Hector Caballero's Story
Hector served as a Marine Corps Military Policeman and Special Reaction Team (SRT) operator — the USMC's equivalent of a SWAT unit — from 1994 to 1998. That training didn't stay at the base. It shaped the way he works, the way he leads, and the standards he holds every job to.
After the Marine Corps, Hector built JunkVets from the ground up in 2011. Starting in Chicago and Northwest Indiana, he spent 13 years earning a reputation job by job — taking on the hauls nobody else wanted, treating every customer with respect, and never letting a price change at the door.
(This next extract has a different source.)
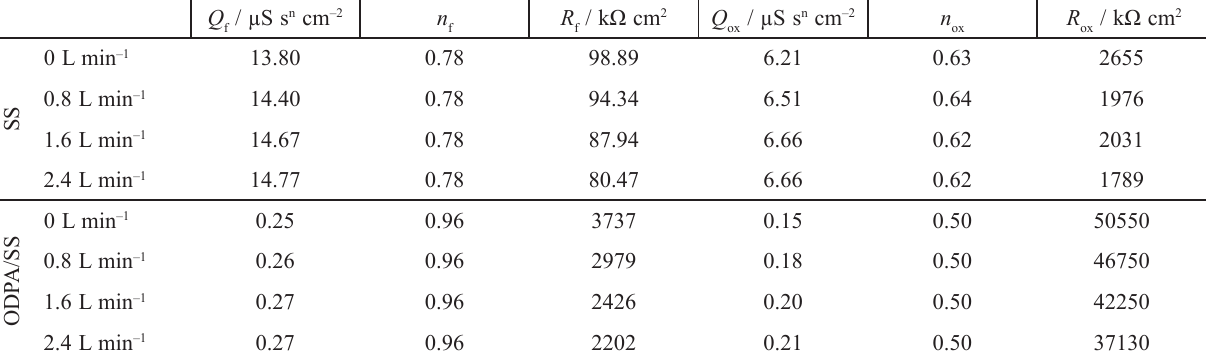
10 – Nyquist plots of EIS spectra for blank and ODPA-treated stainless steel in different seawater flow rates. Dots represent experimental data, and lines represent the fitted data obtained by fitting the spectra to models given in Fig. Table 3 – Impedance parameters obtained for SS in river water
When he moved his family — his wife and three sons — to West Palm Beach, Florida, he brought every bit of that reputation with him. The Florida operation is newer, but the standards are identical. The same discipline. The same integrity. The same willingness to tackle the hard jobs.
Along the way, the work caught some attention. History Channel's American Pickers featured JunkVets in Season 18, Episode 13 — "Slam Dunk Junk" (2018). Award-winning journalist Alison Stewart dedicated a chapter to JunkVets in her nationally published book, "Junk: Digging Through America's Love Affair with Stuff." When that book was discussed on a CNN national panel, the JunkVets truck appeared on screen in front of millions of viewers.
None of that was the goal. The goal was always just to do the work right.